If the government hoped to apply the higher excise duties as a preventive measure, there is now little hope for this ever working. As Härms confirms, the effect on the producers has been positive, and consumption in Estonia is up. The only difference is that a large share of what Estonians drink is now bought in Latvia.
Another feature of the current run on cheap booze is that Estonian traders hardly stocked up before the higher excise duty entered into effect, as they were afraid that they might have trouble selling drinks at substantially higher prices.
All things considered, the government's excise policy has been a complete failure, at least in the eyes of the Estonian beer producers.

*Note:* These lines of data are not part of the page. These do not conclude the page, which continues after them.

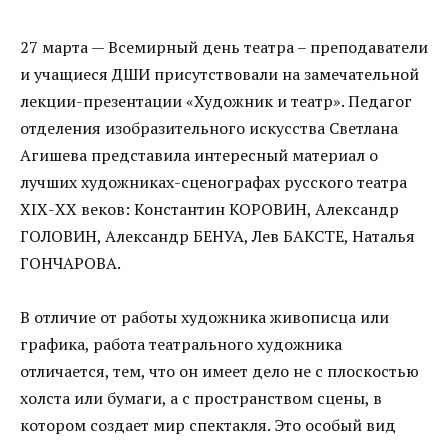
27 марта — Всемирный день театра – преподаватели
и учащиеся ДШИ присутствовали на замечательной
лекции-презентации «Художник и театр». Педагог
отделения изобразительного искусства Светлана
Агишева представила интересный материал о
лучших художниках-сценографах русского театра
ХIХ-ХХ веков: Константин КОРОВИН, Александр
ГОЛОВИН, Александр БЕНУА, Лев БАКСТЕ, Наталья
ГОНЧАРОВА.
В отличие от работы художника живописца или
графика, работа театрального художника
отличается, тем, что он имеет дело не с плоскостью
холста или бумаги, а с пространством сцены, в
котором создает мир спектакля. Это особый вид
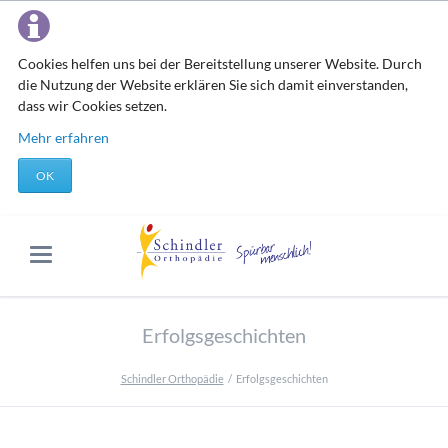
Cookies helfen uns bei der Bereitstellung unserer Website. Durch
die Nutzung der Website erklären Sie sich damit einverstanden,
dass wir Cookies setzen.
Mehr erfahren
OK
Erfolgsgeschichten
Schindler Orthopädie
Erfolgsgeschichten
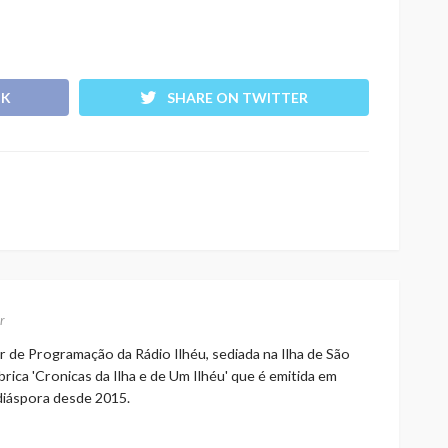
OK
SHARE ON TWITTER
r
r de Programação da Rádio Ilhéu, sediada na Ilha de São
rica 'Cronicas da Ilha e de Um Ilhéu' que é emitida em
 diáspora desde 2015.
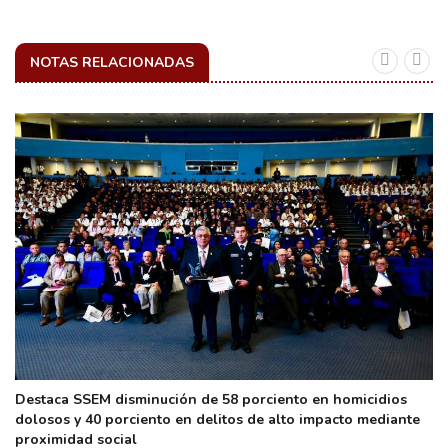
NOTAS RELACIONADAS
Destaca SSEM disminución de 58 porciento en homicidios
dolosos y 40 porciento en delitos de alto impacto mediante
proximidad social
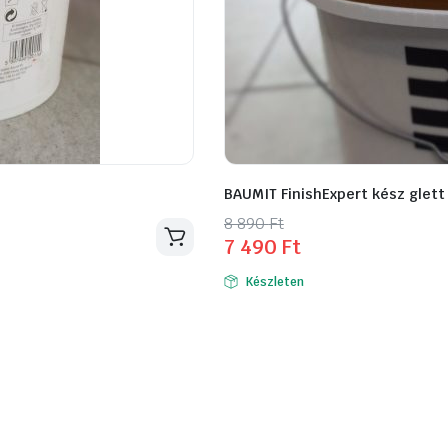
BAUMIT FinishExpert kész glett
Original
Current
8 890
Ft
7 490
Ft
price
price
was:
is:
Készleten
8
7
890 Ft.
490 Ft.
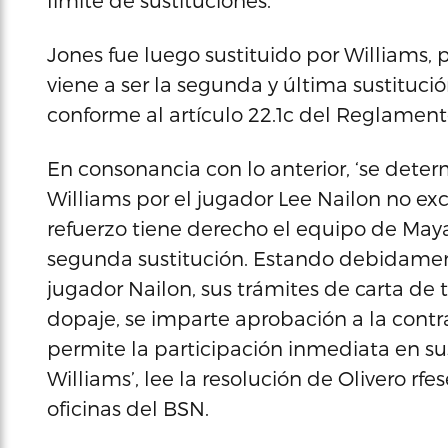
límite de sustituciones.
Jones fue luego sustituido por Williams, 
viene a ser la segunda y última sustituci
conforme al artículo 22.1c del Reglamen
En consonancia con lo anterior, ‘se deter
Williams por el jugador Lee Nailon no exc
refuerzo tiene derecho el equipo de Maya
segunda sustitución. Estando debidament
jugador Nailon, sus trámites de carta de 
dopaje, se imparte aprobación a la contr
permite la participación inmediata en su
Williams’, lee la resolución de Olivero r
oficinas del BSN.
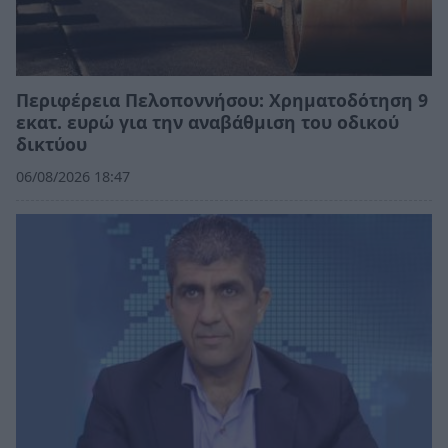
Περιφέρεια Πελοποννήσου: Χρηματοδότηση 9
εκατ. ευρώ για την αναβάθμιση του οδικού
δικτύου
06/08/2026 18:47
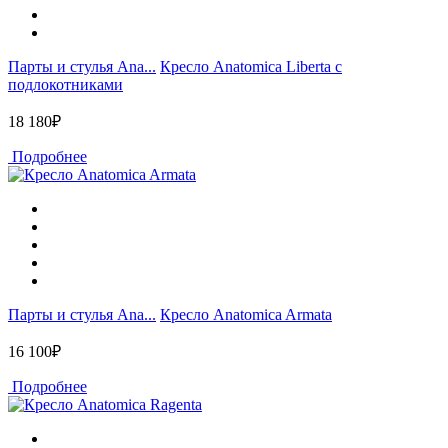
Парты и стулья Ana...
Кресло Anatomica Liberta с
подлокотниками
18 180₽
Подробнее
Парты и стулья Ana...
Кресло Anatomica Armata
16 100₽
Подробнее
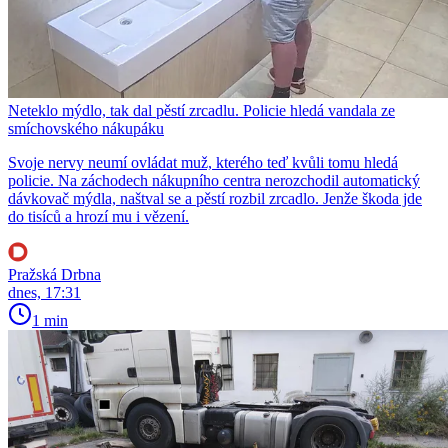
Neteklo mýdlo, tak dal pěstí zrcadlu. Policie hledá vandala ze
smíchovského nákupáku
Svoje nervy neumí ovládat muž, kterého teď kvůli tomu hledá
policie. Na záchodech nákupního centra nerozchodil automatický
dávkovač mýdla, naštval se a pěstí rozbil zrcadlo. Jenže škoda jde
do tisíců a hrozí mu i vězení.
Pražská Drbna
dnes, 17:31
1 min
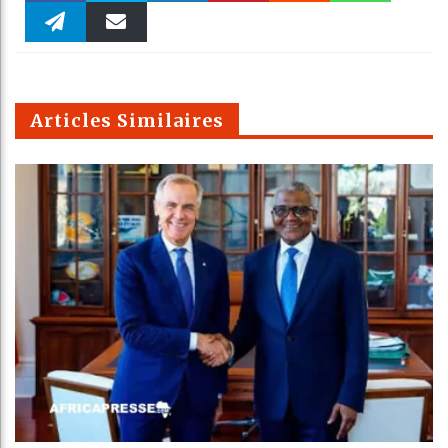
Faceboo
Twitter
linkedin
Pinteres
Reddit
WhatsAp
k
Telegra
Email
t
pt
m
Articles Similaires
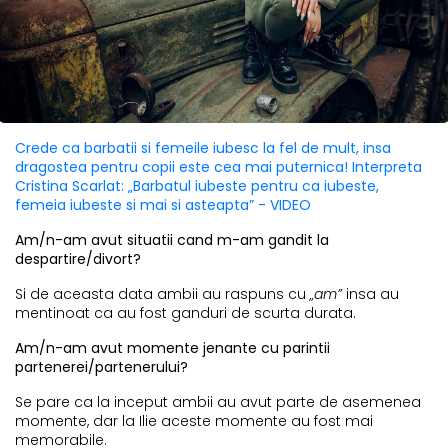
Crede ca barbatii si femeile iubesc la fel de mult, insa
dragostea pentru copii este cea mai puternica! Interpreta
Cristina Scarlat: „Barbatul iubeste pentru ca iubeste,
femeia iubeste si mai si asteapta” - VIDEO
Am/n-am avut situatii cand m-am gandit la
despartire/divort?
Si de aceasta data ambii au raspuns cu
„am”
insa au
mentinoat ca au fost ganduri de scurta durata.
Am/n-am avut momente jenante cu parintii
partenerei/partenerului?
Se pare ca la inceput ambii au avut parte de asemenea
momente, dar la Ilie aceste momente au fost mai
memorabile.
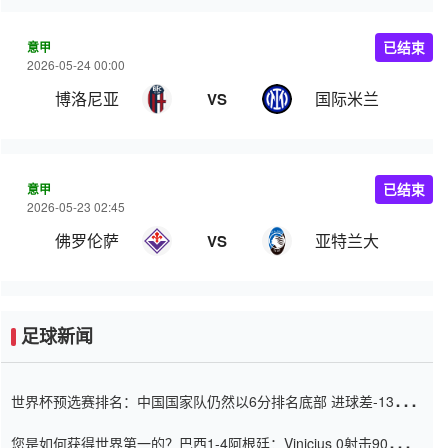
意甲
已结束
2026-05-24 00:00
博洛尼亚
国际米兰
VS
意甲
已结束
2026-05-23 02:45
佛罗伦萨
亚特兰大
VS
足球新闻
世界杯预选赛排名：中国国家队仍然以6分排名底部 进球差-13令人
震惊
您是如何获得世界第一的？巴西1-4阿根廷：Vinicius 0射击90分钟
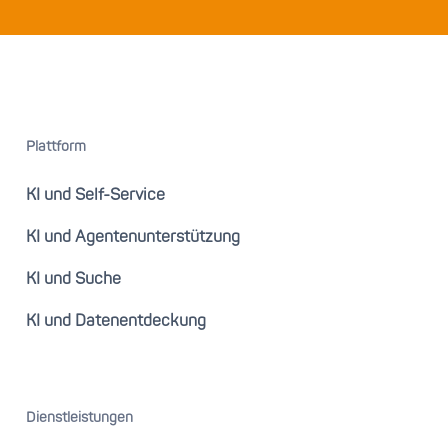
Plattform
KI und Self-Service
KI und Agentenunterstützung
KI und Suche
KI und Datenentdeckung
Dienstleistungen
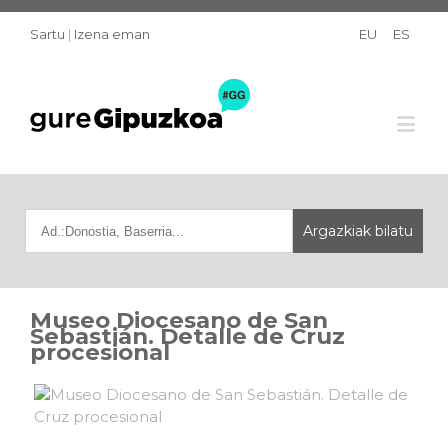
Sartu
|
Izena eman
EU
ES
Museo Diocesano de San
Sebastián. Detalle de Cruz
procesional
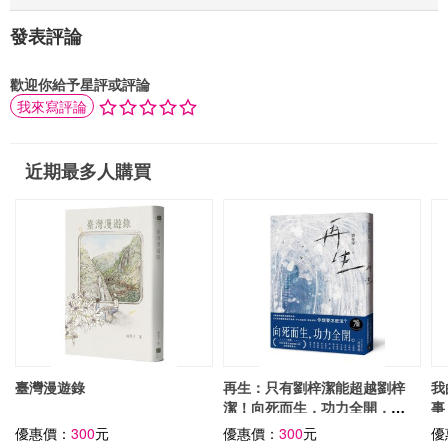
發表評論
歡迎你給予星評或評論
我來寫評論
近期最多人購買
臺灣漫遊錄
再生：只有劉梓潔能超越劉梓
我
潔！向死而生，功力全開，以
事
小說技藝衝撞生死邊界！
優惠價：
300
元
優惠價：
300
元
優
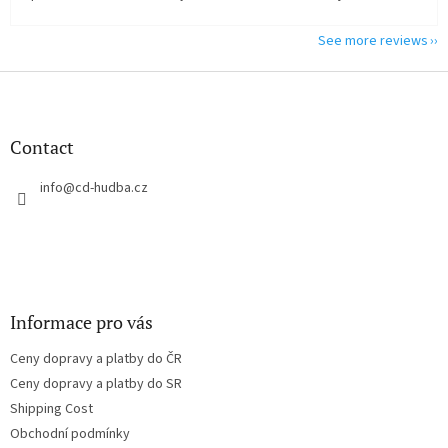
See more reviews
F
o
o
t
Contact
e
r
info
@
cd-hudba.cz
Informace pro vás
Ceny dopravy a platby do ČR
Ceny dopravy a platby do SR
Shipping Cost
Obchodní podmínky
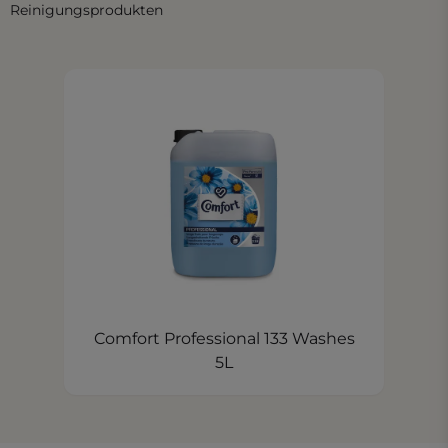
Reinigungsprodukten
Comfort Professional 133 Washes
5L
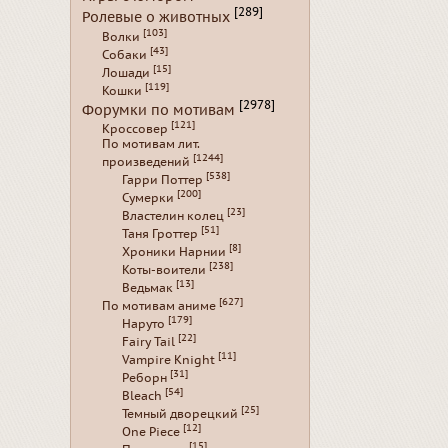
[289]
Ролевые о животных
[103]
Волки
[43]
Собаки
[15]
Лошади
[119]
Кошки
[2978]
Форумки по мотивам
[121]
Кроссовер
По мотивам лит.
[1244]
произведений
[538]
Гарри Поттер
[200]
Сумерки
[23]
Властелин колец
[51]
Таня Гроттер
[8]
Хроники Нарнии
[238]
Коты-воители
[13]
Ведьмак
[627]
По мотивам аниме
[179]
Наруто
[22]
Fairy Tail
[11]
Vampire Knight
[31]
Реборн
[54]
Bleach
[25]
Темный дворецкий
[12]
One Piece
[15]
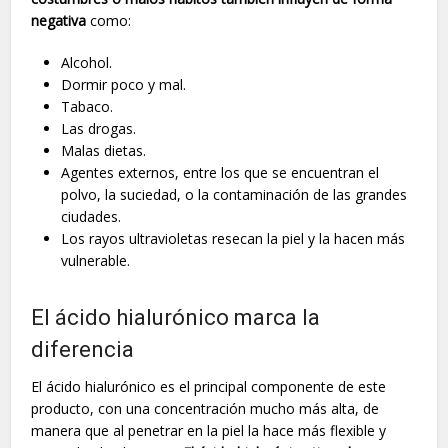
negativa
como:
Alcohol.
Dormir poco y mal.
Tabaco.
Las drogas.
Malas dietas.
Agentes externos, entre los que se encuentran el
polvo, la suciedad, o la contaminación de las grandes
ciudades.
Los rayos ultravioletas resecan la piel y la hacen más
vulnerable.
El ácido hialurónico marca la
diferencia
El ácido hialurónico es el principal componente de este
producto, con una concentración mucho más alta, de
manera que al penetrar en la piel la hace más flexible y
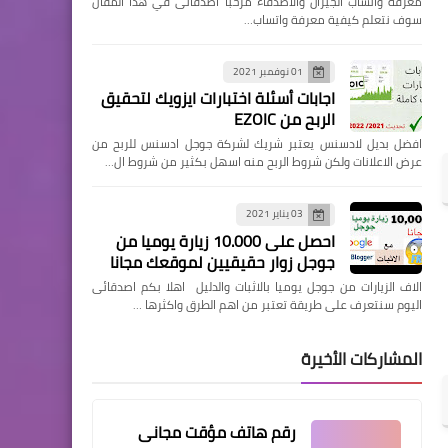
معرفة واتساب الجيران والاصدقاء مرحبا اصدقائى في هذا المقال
سوف نتعلم كيفية معرفة واتساب…
01 نوفمبر 2021
اجابات أسئلة اختبارات ايزويك لتحقيق
الربح من EZOIC
افضل بديل لادسنس يعتبر شريك لشركة جوجل ادسنس للربح من
عرض الاعلانات ولكن شروط الربح منه اسهل بكثير من شروط ال…
03 يناير 2021
احصل على 10.000 زيارة يوميا من
جوجل زوار حقيقيين لموقعك مجانا
الاف الزيارات من جوجل يوميا بالاثبات والدليل اهلا بكم اصدقائى
اليوم سنتعرف على طريقة تعتبر من اهم الطرق واكثرها …
المشاركات الأخيرة
رقم هاتف مؤقت مجانى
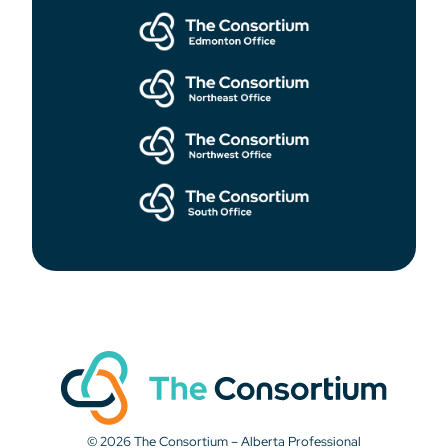
© 2026 The Consortium – Alberta Professional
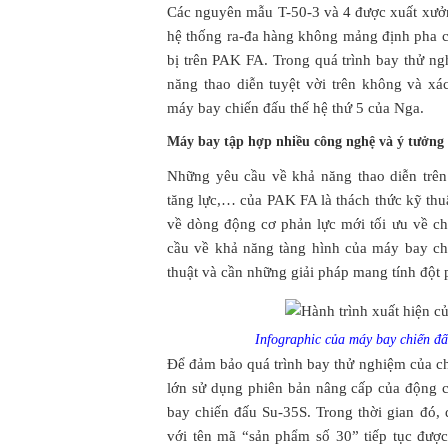
Các nguyên mẫu T-50-3 và 4 được xuất xưở
hệ thống ra-đa hàng không mảng định pha 
bị trên PAK FA. Trong quá trình bay thử n
năng thao diễn tuyệt vời trên không và xá
máy bay chiến đấu thế hệ thứ 5 của Nga.
Máy bay tập hợp nhiều công nghệ và ý tưởng
Những yêu cầu về khả năng thao diễn trên
tăng lực,… của PAK FA là thách thức kỹ th
về dòng động cơ phản lực mới tối ưu về ch
cầu về khả năng tàng hình của máy bay ch
thuật và cần những giải pháp mang tính đột 
Infographic của máy bay chiến đ
Để đảm bảo quá trình bay thử nghiệm của 
lớn sử dụng phiên bản nâng cấp của động c
bay chiến đấu Su-35S. Trong thời gian đó
với tên mã “sản phẩm số 30” tiếp tục được 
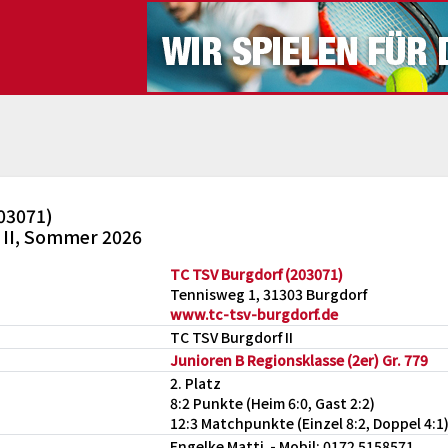
03071)
) II, Sommer 2026
TC TSV Burgdorf (203071)
Tennisweg 1, 31303 Burgdorf
www.tc-tsv-burgdorf.de
TC TSV Burgdorf II
Junioren B Regionsklasse (2er) Gr. 779
2. Platz
8:2 Punkte (Heim 6:0, Gast 2:2)
12:3 Matchpunkte (Einzel 8:2, Doppel 4:1
Engelke Matti - Mobil: 0172 5158571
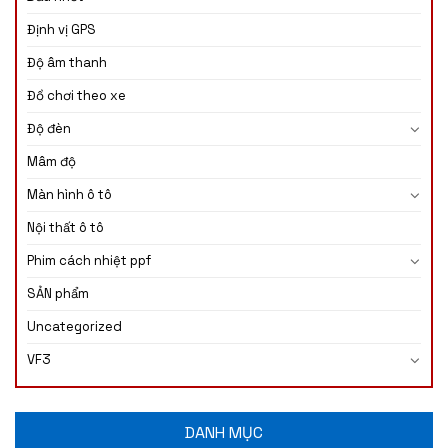
Định vị GPS
Độ âm thanh
Đồ chơi theo xe
Độ đèn
Mâm độ
Màn hình ô tô
Nội thất ô tô
Phim cách nhiệt ppf
SẢN phẩm
Uncategorized
VF3
DANH MỤC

Instead of consumer behaviour staying the same and excise revenue going up, there is now an €88-million hole in the state's revenue, €55 million of which are due to people's changed behaviour when buying alcohol, including the number of Finnish visitors to Estonia having gone down and excise revenue in the North dropping as well.
Estonia's alcoholic beverages producers are demanding that the government not only suspend the next excise increase announced for 2019, but revert the current rate to what it was before the new policy entered into effect.
According to the producers' estimates, in this way the state could count on enough excise revenue to make up for its 2017 loss within about a year. The numbers as currently included in the government's budget strategy are hopelessly unrealistic, Härms said.